What to do: The passage on humor in annual kick off presentations says speakers can take a bit more risk with the content. According to it, what makes that possible?

Adding a bit of humour to annual kick off presentations

January is the month of sales kick off events in companies (I see it in the Idea Transplant client inquiries). These presentations are usually for a very large audience, and are pretty important because they set the tone what the company will be doing for the next year. The good thing is that the audience is internal to the company, so you can encourage the speakers to take a bit more risk with the content than they would be doing for an external audience.

One challenge is to add a bit of humour and inspiration to all the sales target data. What used to be innovative a couple of years back (I am guilty myself as well) has become outdated and cliche:

  • (Random) inspirational quotes from famous people
  • (Random) inspirational quotes from business best seller authors
  • (Random) inspirational quotes from social media experts
  • Low res pictures of slap stick-type scenes that are forcefully linked to one of the concepts in the presentation
  • Cheesy stock images of people in suits (usually men) staring into the future, pondering whether to take the left or the right turn, pictures of applause, well, you have all seen them.

Dataset extract:
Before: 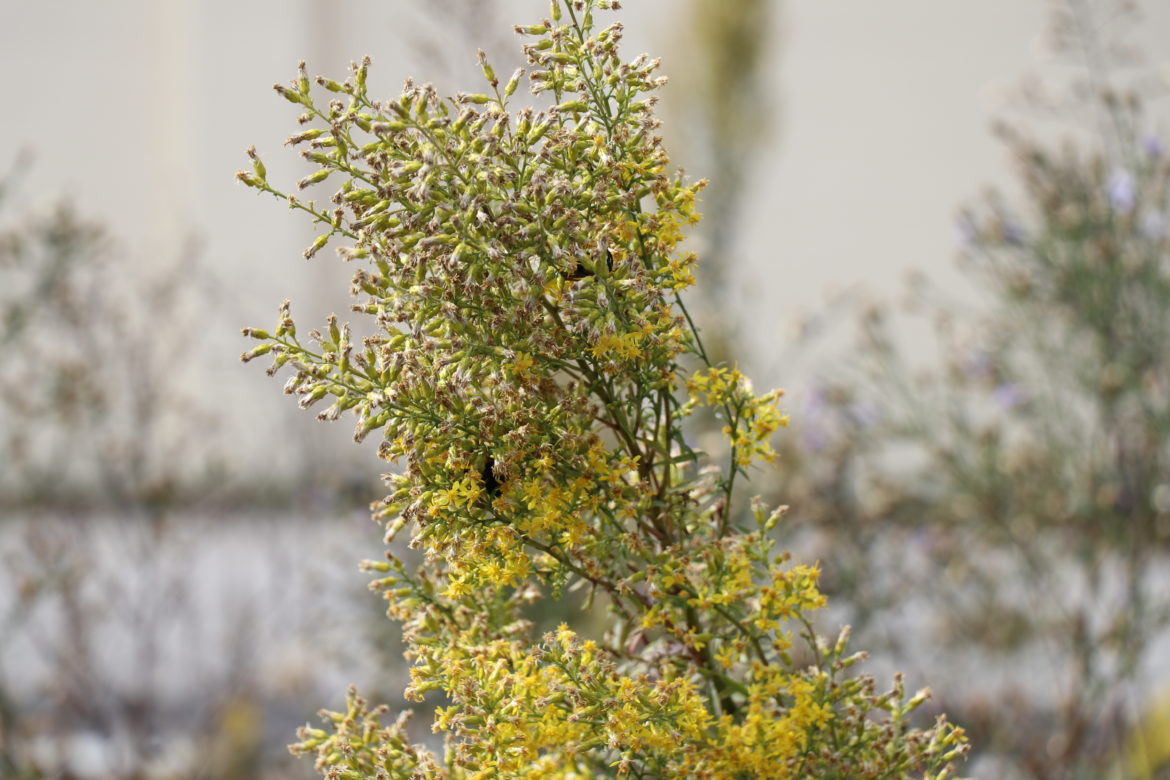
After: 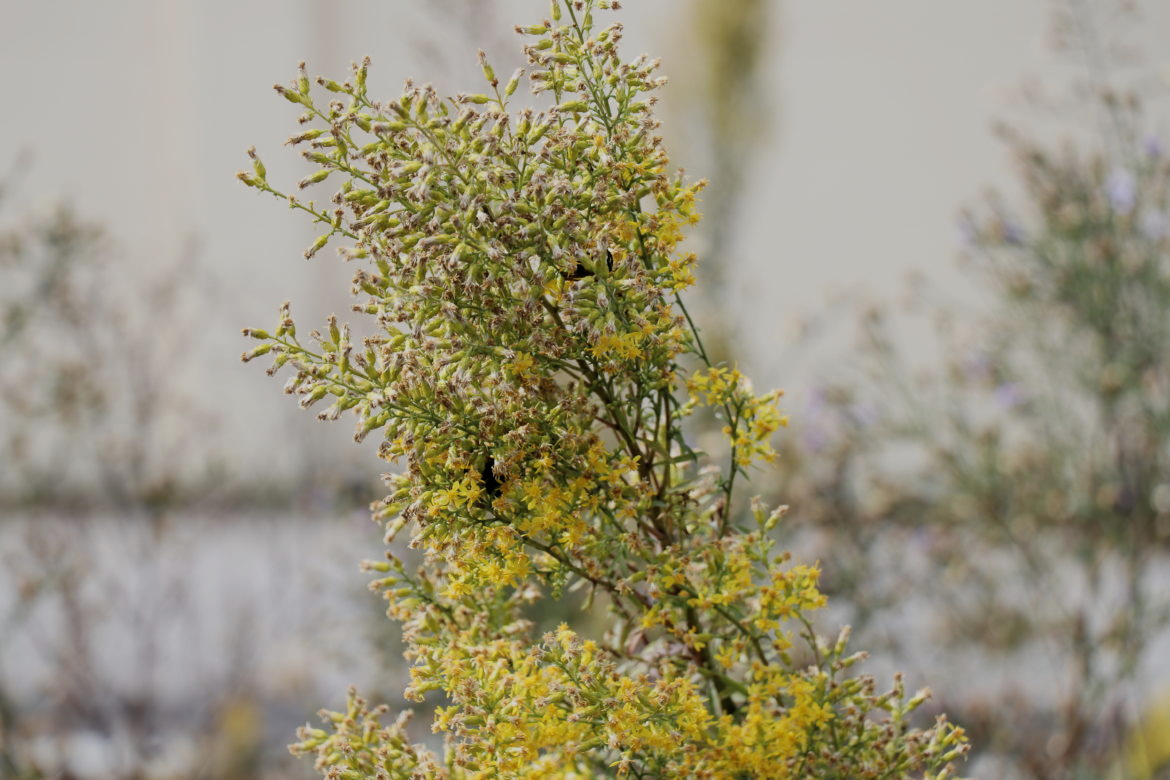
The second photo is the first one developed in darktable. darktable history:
filmic rgb: black relative exposure -7.65 EV, white relative exposure 4.56 EV, hardness 3.61, contrast 0.994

Task solution: The audience is internal to the company.